The School of Education at Loyola University offer an online certificate in School Discipline Reform for professionals committed to serving their students and their communities by understanding, shaping, and implementing prevention-oriented approaches to school discipline. This part-time program is designed to equip education professionals-superintendents, principals, other school and district-level administrators, school attorneys, discipline deans, school psychologists, school social workers, counselors, and other educators - with the tools and skills to needed to lead comprehensive initiatives to reduce the use of suspensions and expulsions and their adverse impacts on vulnerable students.
Curriculum
Students may obtain the online certificate by successfully completing the four (4) two-credit hour courses in one to two years.

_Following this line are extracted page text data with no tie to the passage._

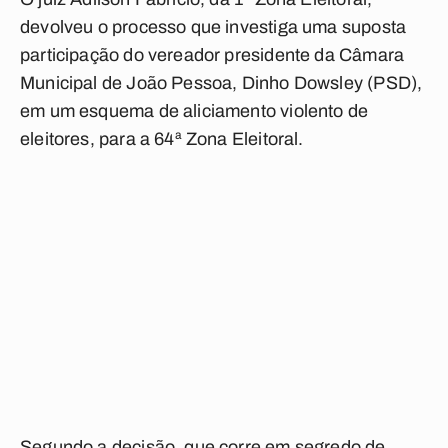
devolveu o processo que investiga uma suposta
participação do vereador presidente da Câmara
Municipal de João Pessoa, Dinho Dowsley (PSD),
em um esquema de aliciamento violento de
eleitores, para a 64ª Zona Eleitoral.
Segundo a decisão, que corre em segredo de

Required Anti-Racism Workshop
All students will begin the program with a required workshop in anti-racism (CIEP 571 School Discipline Workshop: Anti-racism).
Courses
The specific course sequencing will be tailored to each student in consulation with their academic advisor.
Course List
Code |
Title |
Hours |
CIEP 535 | System Consultation in School Discipline Reform | 2 |
CIEP 537 | SchDisc Ref: Linking Law Policy and Practice | 2 |
CIEP 620 | Legal Issues in School Discipline | 2 |
CIEP 625 | Restorative Justice in Schools | 2 |
Total Hours | 8 |
Required Immersion Seminar: Restorative Justice in Schools
Students are required to attend an intensive in-person seminar on Restorative Justice. The retreat offers students the opportunity to network with other professionals and engage in lively discussions and exercises related to the core principles and practices of restorative justice.
Learning Outcomes
This certificate program equips participants to:
- Understand fundamental legal principles and law that guide school discipline practices;
- Review and analyze school and district-level discipline data and conduct a root cause analysis;
- Develop and conduct a needs assessment related to school discipline in their respective settings;
- Plan, facilitate, and reflect on the effective restorative dialogue and a variety of proactive and responsive circles;
- Apply the principles of restorative and anti-racist practices to address a challenge that their schools or districts are facing;
- Demonstrate knowledge regarding a variety of research-based practices that can be implemented to prevent and respond to behavior within a framework of multi-tiered systems of support (e.g., universal/tier 1; secondary/tier 2 and tertiary/tier 3); and
- Develop an action plan to implement prevention-oriented alternatives to exclusionary school discipline practices in their respective settings.